Dopo il recente esito elettorale umbro, in Italia si intensificano i malumori tra i membri dell’esecutivo. Per tali stati d’animo, come sovente accade, le cronache quotidiane iniziano a riportare la possibilità dei più svariati scenari risolutivi tra i contendenti. Riavvicinamenti, esclusioni, esperimenti non andati a buon fine (che per molti sono considerati nefasti per il futuro), recriminazioni, e quanto più possa alimentare la dialettica per dar vita alla temuta (o per alcuni auspicata) nuova creazione di una compagine di governo con relative modalità di costituzione. E proprio di questo si sta parlando nelle ultime ore.
È bene sottolineare – come spesso abbiamo riportato in queste pagine – che a corollario della vita politica ed economica di un Paese, la finanza ovvero il mercato finanziario e tutti i suoi attori e interpreti, “quotano” ogni giorno sia il rischio specifico del momento che l’eventuale rischio prospettico. Ciò che probabilmente non appare così evidente agli occhi degli investitori è quanto sta accadendo sul mercato obbligazionario europeo e in particolar modo alla correlazione tra quello tedesco e italiano.

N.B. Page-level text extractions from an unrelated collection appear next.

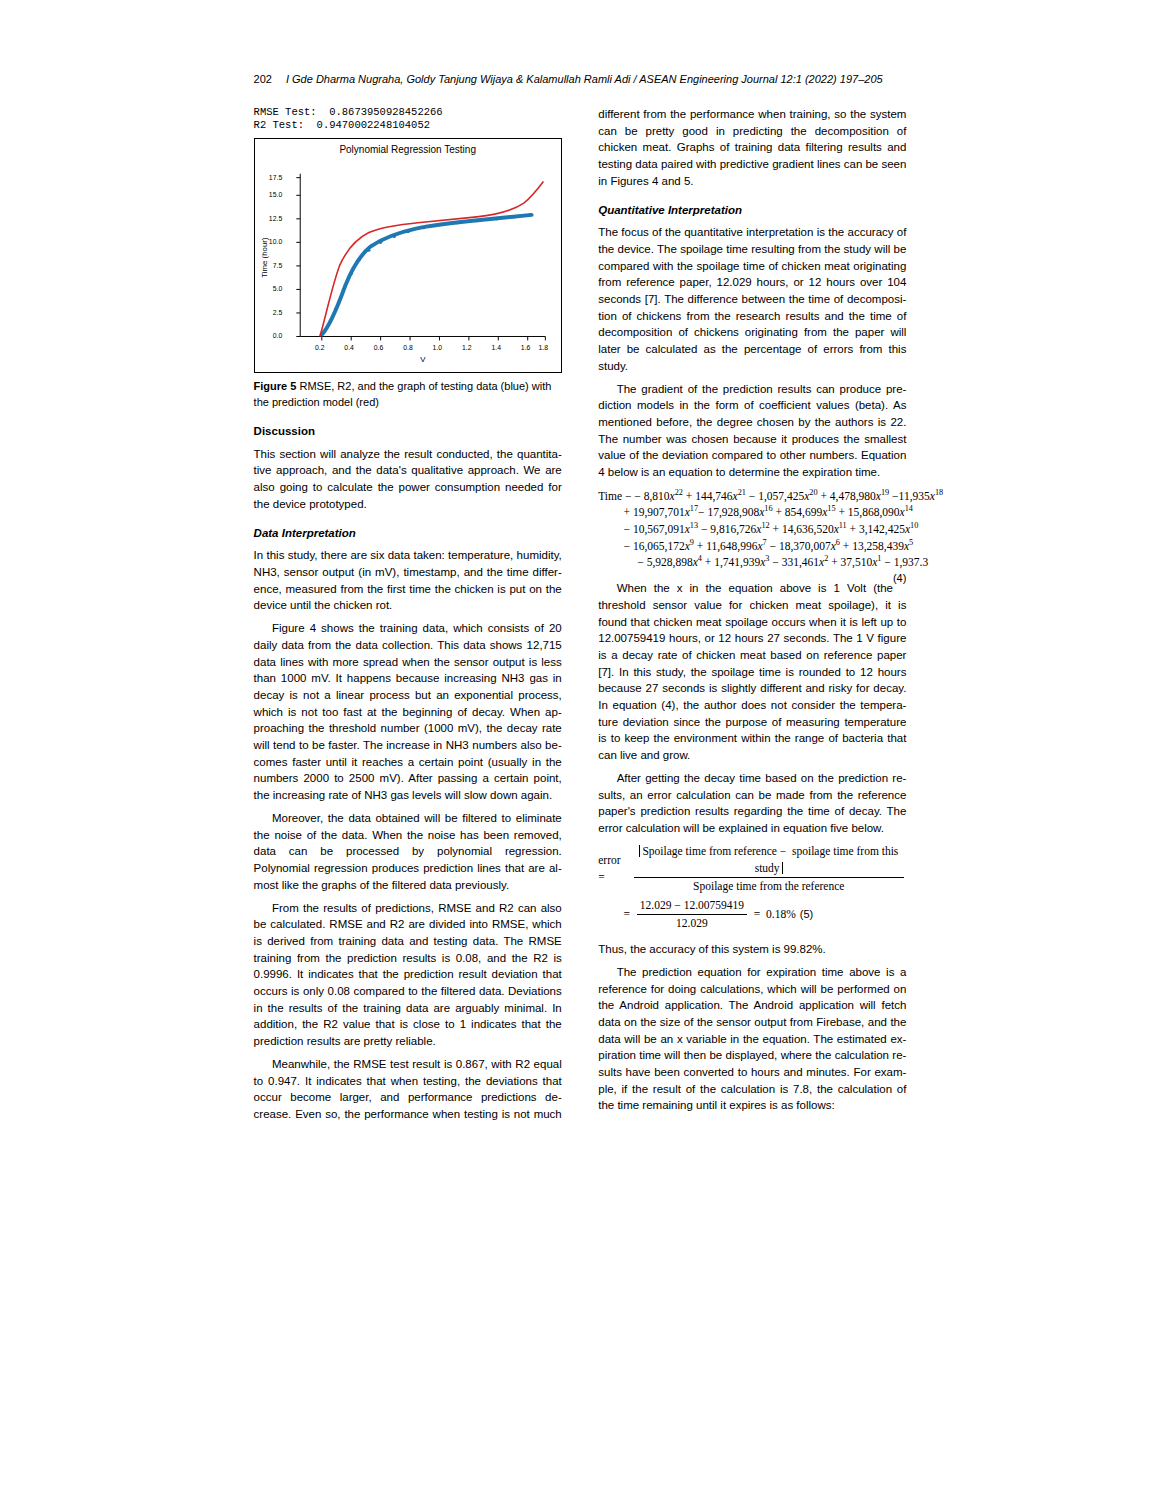202 I Gde Dharma Nugraha, Goldy Tanjung Wijaya & Kalamullah Ramli Adi / ASEAN Engineering Journal 12:1 (2022) 197–205
RMSE Test: 0.8673950928452266 R2 Test: 0.9470002248104052
Polynomial Regression Testing
0.0 2.5 5.0 7.5 10.0 12.5 15.0 17.5 0.2 0.4 0.6 0.8 1.0 1.2 1.4 1.6 1.8 V Time (hour)
Figure 5 RMSE, R2, and the graph of testing data (blue) with the prediction model (red)
Discussion
This section will analyze the result conducted, the quantitative approach, and the data's qualitative approach. We are also going to calculate the power consumption needed for the device prototyped.
Data Interpretation
In this study, there are six data taken: temperature, humidity, NH3, sensor output (in mV), timestamp, and the time difference, measured from the first time the chicken is put on the device until the chicken rot.
Figure 4 shows the training data, which consists of 20 daily data from the data collection. This data shows 12,715 data lines with more spread when the sensor output is less than 1000 mV. It happens because increasing NH3 gas in decay is not a linear process but an exponential process, which is not too fast at the beginning of decay. When approaching the threshold number (1000 mV), the decay rate will tend to be faster. The increase in NH3 numbers also becomes faster until it reaches a certain point (usually in the numbers 2000 to 2500 mV). After passing a certain point, the increasing rate of NH3 gas levels will slow down again.
Moreover, the data obtained will be filtered to eliminate the noise of the data. When the noise has been removed, data can be processed by polynomial regression. Polynomial regression produces prediction lines that are almost like the graphs of the filtered data previously.
From the results of predictions, RMSE and R2 can also be calculated. RMSE and R2 are divided into RMSE, which is derived from training data and testing data. The RMSE training from the prediction results is 0.08, and the R2 is 0.9996. It indicates that the prediction result deviation that occurs is only 0.08 compared to the filtered data. Deviations in the results of the training data are arguably minimal. In addition, the R2 value that is close to 1 indicates that the prediction results are pretty reliable.
Meanwhile, the RMSE test result is 0.867, with R2 equal to 0.947. It indicates that when testing, the deviations that occur become larger, and performance predictions decrease. Even so, the performance when testing is not much different from the performance when training, so the system can be pretty good in predicting the decomposition of chicken meat. Graphs of training data filtering results and testing data paired with predictive gradient lines can be seen in Figures 4 and 5.
Quantitative Interpretation
The focus of the quantitative interpretation is the accuracy of the device. The spoilage time resulting from the study will be compared with the spoilage time of chicken meat originating from reference paper, 12.029 hours, or 12 hours over 104 seconds [7]. The difference between the time of decomposition of chickens from the research results and the time of decomposition of chickens originating from the paper will later be calculated as the percentage of errors from this study.
The gradient of the prediction results can produce prediction models in the form of coefficient values (beta). As mentioned before, the degree chosen by the authors is 22. The number was chosen because it produces the smallest value of the deviation compared to other numbers. Equation 4 below is an equation to determine the expiration time.
Time − − 8,810x22 + 144,746x21 − 1,057,425x20 + 4,478,980x19 −11,935x18 + 19,907,701x17− 17,928,908x16 + 854,699x15 + 15,868,090x14 − 10,567,091x13 − 9,816,726x12 + 14,636,520x11 + 3,142,425x10 − 16,065,172x9 + 11,648,996x7 − 18,370,007x6 + 13,258,439x5 − 5,928,898x4 + 1,741,939x3 − 331,461x2 + 37,510x1 − 1,937.3 (4)
When the x in the equation above is 1 Volt (the threshold sensor value for chicken meat spoilage), it is found that chicken meat spoilage occurs when it is left up to 12.00759419 hours, or 12 hours 27 seconds. The 1 V figure is a decay rate of chicken meat based on reference paper [7]. In this study, the spoilage time is rounded to 12 hours because 27 seconds is slightly different and risky for decay. In equation (4), the author does not consider the temperature deviation since the purpose of measuring temperature is to keep the environment within the range of bacteria that can live and grow.
After getting the decay time based on the prediction results, an error calculation can be made from the reference paper's prediction results regarding the time of decay. The error calculation will be explained in equation five below.
error = Spoilage time from reference − spoilage time from this study Spoilage time from the reference
= 12.029 − 12.00759419 12.029 = 0.18% (5)
Thus, the accuracy of this system is 99.82%.
The prediction equation for expiration time above is a reference for doing calculations, which will be performed on the Android application. The Android application will fetch data on the size of the sensor output from Firebase, and the data will be an x variable in the equation. The estimated expiration time will then be displayed, where the calculation results have been converted to hours and minutes. For example, if the result of the calculation is 7.8, the calculation of the time remaining until it expires is as follows:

Il valore del famigerato spread tra i due paesi non sembra più essere oggetto di cronaca: i suoi valori (area 140 punti) appaiono imbrigliati in una giornaliera consuetudine. Pochi punti base di differenza con il trascorrere dei giorni: talvolta in su, talvolta in giù. Se con tali impercettibili variazioni mancano gli stimoli di argomentazione, quello che invece deve far pensare sono i rendimenti associati ai titoli decennali. Da settembre (minimo di periodo) a oggi, il titolo a dieci anni tedesco registra un significativo aumento di rendimento: dal -0,703% (3 settembre) all’attuale -0,352%, mentre sul fronte italiano si riportano variazioni in crescita ma di diversa entità: dal +0,812% (4 settembre) all’odierno 1,079%. Sono dinamiche di rendimento che – apparentemente – potrebbero configurarsi come fisiologiche, ossia dettate da assestamenti in funzione delle quotazioni dei singoli sottostanti (Bund e Btp). Ma tali non sono.
Estendendo l’analisi ai corsi dei singoli futures, si può osservare un’importante divergenza: dai massimi registrati a settembre, il decennale tedesco ha perso quasi cinque punti percentuali passando da quota 179,67 a 171,04 punti; sul versante domestico invece, il nostro Btp, ha “ritracciato” dal precedente 147,70 (massimo del 4 settembre) al recente 147,28. Una vera e propria inezia.
Per tali risultanze il quesito è abbastanza scontato: o la Germania è oggetto di un’eccessiva penalizzazione oppure il nostro Bel Paese è prossimo a un potenziale scenario negativo sul fronte obbligazionario con stretta conseguenza sul versante dello spread.
Stando al sopracitato periodo oggetto di osservazione, in Italia il minimo dei rendimenti è coincidente con l’insediamento del Governo Conte-2. La successiva tendenza rialzista è costante e, le recenti aste di titoli di Stato, hanno confermato questo trend facendo registrare collocamenti con YTM (yield to maturity) in aumento.
Relativamente alla Germania: grazie al suo ridotto rischio Paese (viene considerata benchmark dell’intera zona euro). il suo basket di titoli di Stato non può essere oggetto di un turn over di portafoglio a favore di quelli italiani. Sarebbe un paradosso e appare alquanto improbabile anche dal punto di vista della gestione del rischio di portafoglio.
Tenuto conto dell’insieme dei dati che emergono dal mercato e di quanto potrebbe emergere in chiave politica – in ottica di medio termine – possiamo avanzare il seguente scenario: quotazioni in diminuzione per il nostro Btp e valore dello spread in salita. Un’amara (e costosa) conclusione qualora trovasse riscontro nei fatti.
Noi amiamo il nostro Paese mentre il mercato non ammette sentimentalismi: ogni giorno segna un più o un meno e non importa a cosa si riferiscono. Non è consueto affermarlo, ma – oggi – vorremmo che le nostre conclusioni fossero sbagliate. Confidando nell’errore, attendiamo il mercato e il suo sempre cinico epilogo.